● How to complete this task: All of the data below should come back exactly as written, minus its images.

● Input for this task:
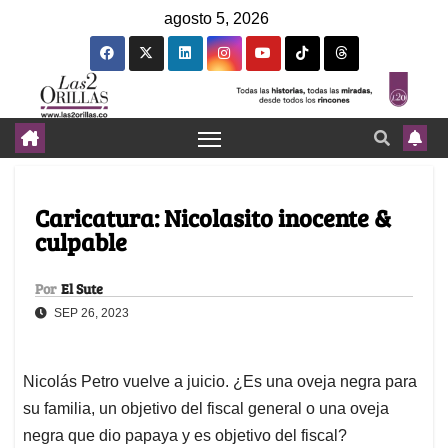
agosto 5, 2026
Caricatura: Nicolasito inocente &
culpable
Por
El Sute
SEP 26, 2023
Nicolás Petro vuelve a juicio. ¿Es una oveja negra para
su familia, un objetivo del fiscal general o una oveja
negra que dio papaya y es objetivo del fiscal?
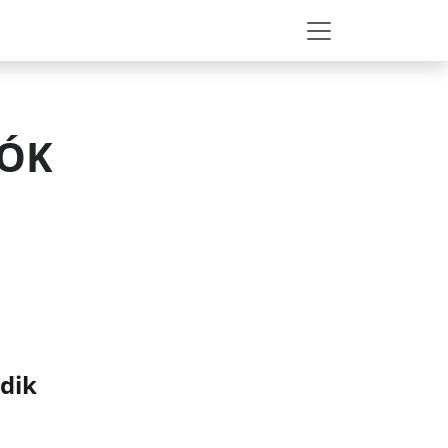
LÓK
dik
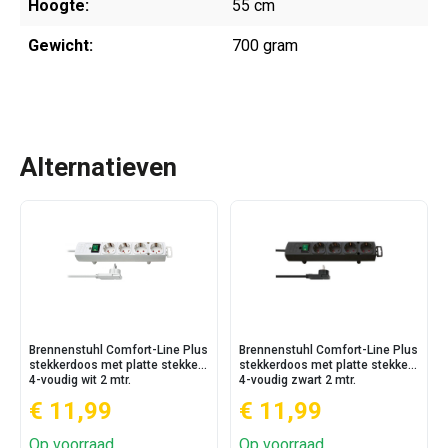
Hoogte:
55 cm
Gewicht:
700 gram
Alternatieven
Brennenstuhl Comfort-Line Plus
Brennenstuhl Comfort-Line Plus
stekkerdoos met platte stekker
stekkerdoos met platte stekker
4-voudig wit 2 mtr.
4-voudig zwart 2 mtr.
€ 11,99
€ 11,99
Op voorraad
Op voorraad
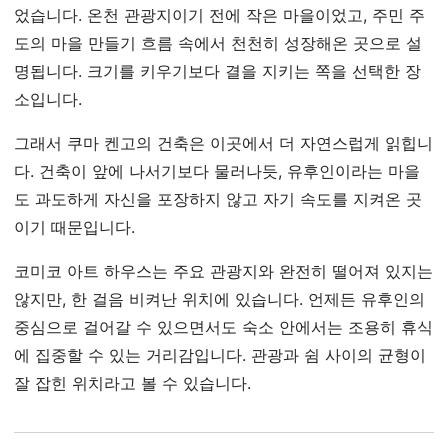
었습니다. 온천 관광지이기 전에 작은 마을이었고, 주민 주
도의 마을 만들기 흐름 속에서 천천히 성장해온 곳으로 설
명됩니다. 크기를 키우기보다 결을 지키는 쪽을 선택한 장
소입니다.
그래서 쿠마 켄고의 건축은 이곳에서 더 자연스럽게 읽힙니
다. 건축이 앞에 나서기보다 물러나듯, 유후인이라는 마을
도 과도하게 자신을 포장하지 않고 자기 속도를 지켜온 곳
이기 때문입니다.
코미코 아트 하우스는 주요 관광지와 완전히 떨어져 있지는
않지만, 한 걸음 비켜난 위치에 있습니다. 언제든 유후인의
중심으로 걸어갈 수 있으면서도 숙소 안에서는 조용히 휴식
에 집중할 수 있는 거리감입니다. 관광과 쉼 사이의 균형이
잘 잡힌 위치라고 볼 수 있습니다.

● Answer space:
agosto 5, 2026
Caricatura: Nicolasito inocente &
culpable
Por
El Sute
SEP 26, 2023
Nicolás Petro vuelve a juicio. ¿Es una oveja negra para
su familia, un objetivo del fiscal general o una oveja
negra que dio papaya y es objetivo del fiscal?
LÓK
dik
Hoogte:
55 cm
Gewicht:
700 gram
Alternatieven
Brennenstuhl Comfort-Line Plus
Brennenstuhl Comfort-Line Plus
stekkerdoos met platte stekker
stekkerdoos met platte stekker
4-voudig wit 2 mtr.
4-voudig zwart 2 mtr.
€ 11,99
€ 11,99
Op voorraad
Op voorraad
었습니다. 온천 관광지이기 전에 작은 마을이었고, 주민 주
도의 마을 만들기 흐름 속에서 천천히 성장해온 곳으로 설
명됩니다. 크기를 키우기보다 결을 지키는 쪽을 선택한 장
소입니다.
그래서 쿠마 켄고의 건축은 이곳에서 더 자연스럽게 읽힙니
다. 건축이 앞에 나서기보다 물러나듯, 유후인이라는 마을
도 과도하게 자신을 포장하지 않고 자기 속도를 지켜온 곳
이기 때문입니다.
코미코 아트 하우스는 주요 관광지와 완전히 떨어져 있지는
않지만, 한 걸음 비켜난 위치에 있습니다. 언제든 유후인의
중심으로 걸어갈 수 있으면서도 숙소 안에서는 조용히 휴식
에 집중할 수 있는 거리감입니다. 관광과 쉼 사이의 균형이
잘 잡힌 위치라고 볼 수 있습니다.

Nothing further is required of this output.